= GOAL OF THE EXERCISE =
What you return must be the data below, word for word, without any images.

SUPPLIED INFORMATION section start

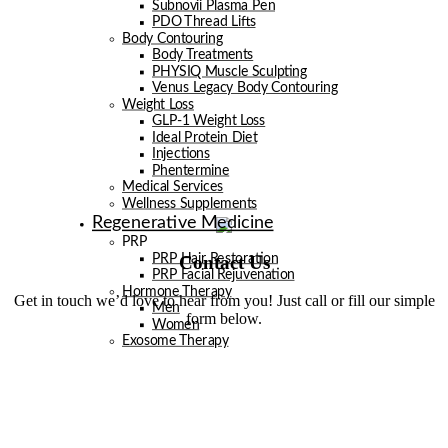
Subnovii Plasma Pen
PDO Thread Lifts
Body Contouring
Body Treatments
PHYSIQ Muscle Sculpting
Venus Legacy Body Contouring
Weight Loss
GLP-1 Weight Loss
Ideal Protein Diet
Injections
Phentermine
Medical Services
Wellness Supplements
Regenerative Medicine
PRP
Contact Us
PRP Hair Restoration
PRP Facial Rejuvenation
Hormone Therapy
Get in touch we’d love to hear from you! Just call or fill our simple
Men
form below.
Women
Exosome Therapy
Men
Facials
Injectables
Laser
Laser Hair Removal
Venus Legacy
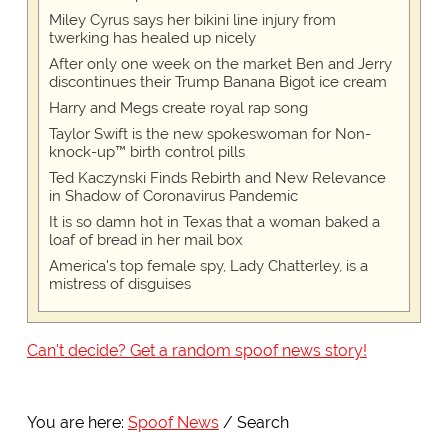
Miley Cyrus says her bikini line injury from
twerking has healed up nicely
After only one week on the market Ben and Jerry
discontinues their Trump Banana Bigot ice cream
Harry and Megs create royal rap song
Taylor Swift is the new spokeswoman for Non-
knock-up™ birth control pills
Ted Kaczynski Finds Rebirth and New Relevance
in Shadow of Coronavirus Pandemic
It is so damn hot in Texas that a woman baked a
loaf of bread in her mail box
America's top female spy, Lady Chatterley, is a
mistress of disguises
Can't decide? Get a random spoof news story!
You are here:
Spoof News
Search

SUPPLIED INFORMATION section end

= THE COMPLETED TASK =
Subnovii Plasma Pen
PDO Thread Lifts
Body Contouring
Body Treatments
PHYSIQ Muscle Sculpting
Venus Legacy Body Contouring
Weight Loss
GLP-1 Weight Loss
Ideal Protein Diet
Injections
Phentermine
Medical Services
Wellness Supplements
Regenerative Medicine
PRP
Contact Us
PRP Hair Restoration
PRP Facial Rejuvenation
Hormone Therapy
Get in touch we’d love to hear from you! Just call or fill our simple
Men
form below.
Women
Exosome Therapy
Men
Facials
Injectables
Laser
Laser Hair Removal
Venus Legacy
Miley Cyrus says her bikini line injury from
twerking has healed up nicely
After only one week on the market Ben and Jerry
discontinues their Trump Banana Bigot ice cream
Harry and Megs create royal rap song
Taylor Swift is the new spokeswoman for Non-
knock-up™ birth control pills
Ted Kaczynski Finds Rebirth and New Relevance
in Shadow of Coronavirus Pandemic
It is so damn hot in Texas that a woman baked a
loaf of bread in her mail box
America's top female spy, Lady Chatterley, is a
mistress of disguises
Can't decide? Get a random spoof news story!
You are here:
Spoof News
Search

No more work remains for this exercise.